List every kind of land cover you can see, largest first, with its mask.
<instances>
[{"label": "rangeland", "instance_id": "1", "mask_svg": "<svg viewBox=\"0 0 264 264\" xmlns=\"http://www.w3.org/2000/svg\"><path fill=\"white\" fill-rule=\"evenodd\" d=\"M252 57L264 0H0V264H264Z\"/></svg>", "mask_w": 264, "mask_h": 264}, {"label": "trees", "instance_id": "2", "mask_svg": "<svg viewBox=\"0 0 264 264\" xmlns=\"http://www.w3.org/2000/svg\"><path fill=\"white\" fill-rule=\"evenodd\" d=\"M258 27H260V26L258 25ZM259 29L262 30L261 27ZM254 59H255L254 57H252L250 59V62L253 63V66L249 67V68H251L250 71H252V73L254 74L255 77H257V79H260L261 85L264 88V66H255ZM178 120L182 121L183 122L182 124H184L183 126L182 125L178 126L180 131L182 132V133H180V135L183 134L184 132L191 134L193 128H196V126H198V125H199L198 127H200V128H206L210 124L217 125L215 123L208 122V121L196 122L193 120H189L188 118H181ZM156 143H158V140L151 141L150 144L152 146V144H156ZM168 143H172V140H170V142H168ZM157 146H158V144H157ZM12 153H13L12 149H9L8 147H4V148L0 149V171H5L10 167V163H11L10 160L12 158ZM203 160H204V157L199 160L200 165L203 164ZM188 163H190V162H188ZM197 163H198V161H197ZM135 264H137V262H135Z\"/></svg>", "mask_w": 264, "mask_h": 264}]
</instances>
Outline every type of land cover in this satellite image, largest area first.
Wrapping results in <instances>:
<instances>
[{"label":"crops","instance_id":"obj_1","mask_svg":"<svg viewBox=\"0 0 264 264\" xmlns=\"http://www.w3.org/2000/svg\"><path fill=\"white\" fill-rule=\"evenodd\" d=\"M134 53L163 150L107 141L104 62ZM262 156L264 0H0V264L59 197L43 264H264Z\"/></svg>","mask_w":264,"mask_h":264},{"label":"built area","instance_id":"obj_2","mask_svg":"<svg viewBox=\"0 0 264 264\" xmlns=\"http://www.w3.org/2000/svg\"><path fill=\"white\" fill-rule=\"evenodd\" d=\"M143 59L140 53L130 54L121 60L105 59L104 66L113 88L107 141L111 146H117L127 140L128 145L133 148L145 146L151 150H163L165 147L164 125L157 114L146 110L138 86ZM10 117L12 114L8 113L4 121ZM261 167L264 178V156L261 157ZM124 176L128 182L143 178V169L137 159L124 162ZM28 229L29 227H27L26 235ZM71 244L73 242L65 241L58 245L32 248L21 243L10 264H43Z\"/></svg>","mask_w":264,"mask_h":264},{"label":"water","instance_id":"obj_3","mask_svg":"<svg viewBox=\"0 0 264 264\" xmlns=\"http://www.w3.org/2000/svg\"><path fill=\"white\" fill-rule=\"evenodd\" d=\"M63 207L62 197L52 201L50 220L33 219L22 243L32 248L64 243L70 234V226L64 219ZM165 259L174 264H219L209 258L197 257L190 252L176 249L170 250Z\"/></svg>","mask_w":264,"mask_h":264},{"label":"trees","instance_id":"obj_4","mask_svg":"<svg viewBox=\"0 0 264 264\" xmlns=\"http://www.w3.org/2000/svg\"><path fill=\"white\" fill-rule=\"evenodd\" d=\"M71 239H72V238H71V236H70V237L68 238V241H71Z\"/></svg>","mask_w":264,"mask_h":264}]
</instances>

___

### EXERCISE GOAL
Pull out each line above that contains the word "every", and copy those lines in order.

### EXERCISE RESPONSE
List every kind of land cover you can see, largest first, with its mask.
Outline every type of land cover in this satellite image, largest area first.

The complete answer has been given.